Honours Project: 2020 Fall ant | www.scs.carleton.ca

Carleton University - School of Computer Science Honours Project

Fall 2020

SVG Image Captioning with Convolutional Neural Network and Long Short-Term Memory

Hien Le

ABSTRACT

Automatically generating natural language descriptions according to the content observed in an image (i.e. image captioning) has been a challenging task for both fields of computer vision and natural language processing. The application of image captioning is extensive and significant, for example, the realization of human-computer interaction.
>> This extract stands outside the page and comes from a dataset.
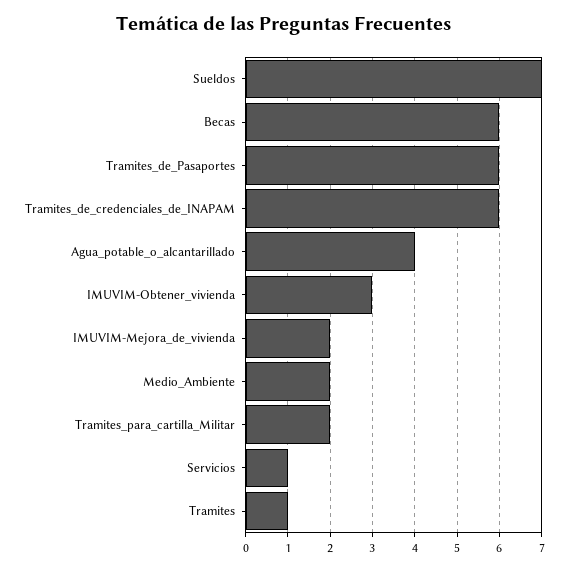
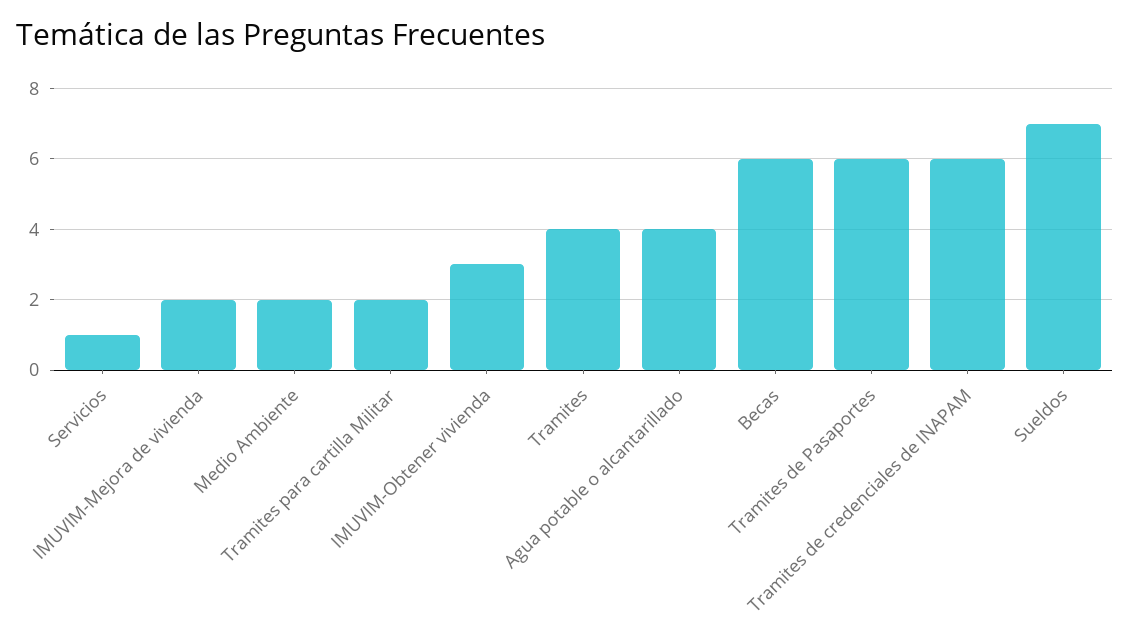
Tramites: 1 -> 4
This project will make use of popular image captioning methods to caption pixel-based images of simple objects as scalable vector graphics (SVG) which are composed of mathematical equations using points, lines and shape rather than a pixel grid, and that makes them resolution-independent and infinitely scalable. The task of image captioning can be divided into two separate modules - an image based model and a language based model. The image based model (the encoder) is often a pre-trained Convolutional Neural Network (CNN) model used to extract the features out of the pixel-based images. The language based model (the decoder) is usually a Long Short-Term Memory (LSTM) based Recurrent Neural Network (RNN) model used to translate the features extracted from the image based model to a SVG string. As a result, the CNN-LSTM image captioning model is constructed to solve the task and achieves an accuracy of 82%.